Agrani Insurance moves to issue rights share again
Earlier, in June 2021, the securities regulator rejected Agrani Insurance’s rights share offer due to the company’s failure to submit a Credit Information Bureau report
Agrani Insurance Company Ltd has decided to increase its paid-up capital by issuing one rights share against five existing shares.
The company has called an extraordinary general meeting for its shareholders to get their consent to issue the rights shares, according to the Dhaka Stock Exchange. The company would arrange the meeting virtually on 18 April. The record date is 24 April.
Earlier, in June 2021, the securities regulator rejected Agrani Insurance's rights share offer due to the company's failure to submit a Credit Information Bureau report.
The listed non-life insurer would issue one rights share against every five existing ordinary shares to comply with the insurance regulator's capital adequacy requirement.

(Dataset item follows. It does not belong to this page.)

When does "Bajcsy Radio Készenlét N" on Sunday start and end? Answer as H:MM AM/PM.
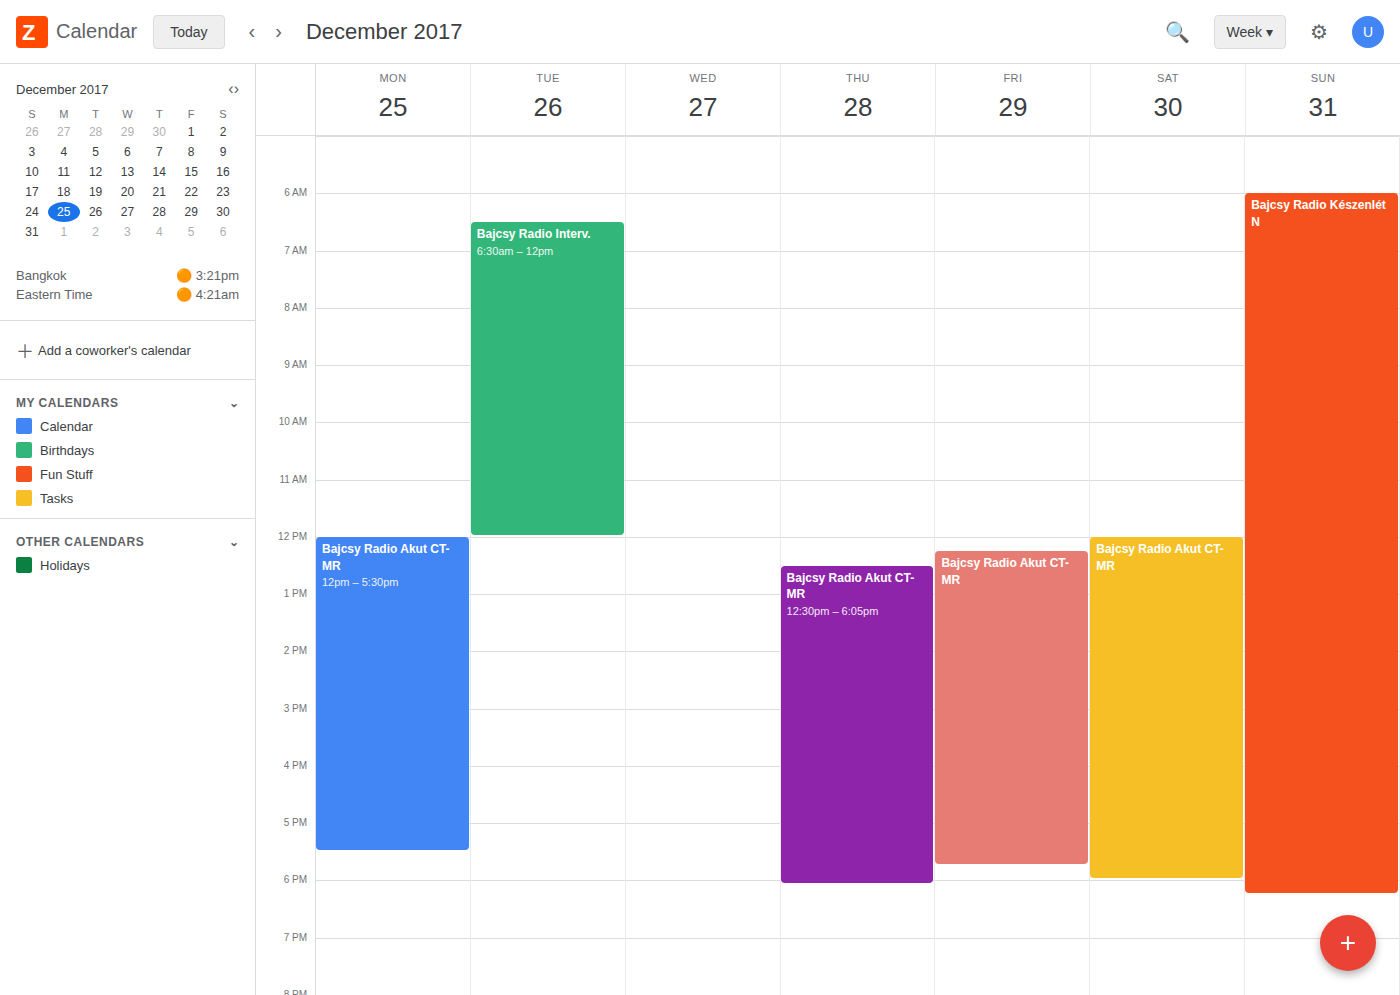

The Insurance Development and Regulatory Authority needs non-life insurers to have at least Tk40 crore in paid-up capital and at least 60% shareholding by their sponsors and directors together.
Agrani Insurance has Tk33.98 crore in paid-up capital and only 33.83% of its shares are being held by its sponsors and directors.
The issuance of rights shares will be subject to all the necessary regulatory approvals and after securing those, the company will announce a fresh record date to identify shareholders who can subscribe to the right shares.
If the right shares remain unsubscribed by the existing shareholders, the mandated underwriter will absorb the unsold shares.
Agrani Insurance began its journey two decades ago and got listed on the bourses in 2005. It is engaged in the underwriting business.
At the end of December 2023, the non-life insurer recommended a 12% cash dividend for their shareholders.
During the year, its profit after tax stood at Tk7.14 crore and its earnings per share was Tk2.10.
On Sunday, the closing share price of the company stood at Tk37.60 on the stock exchange.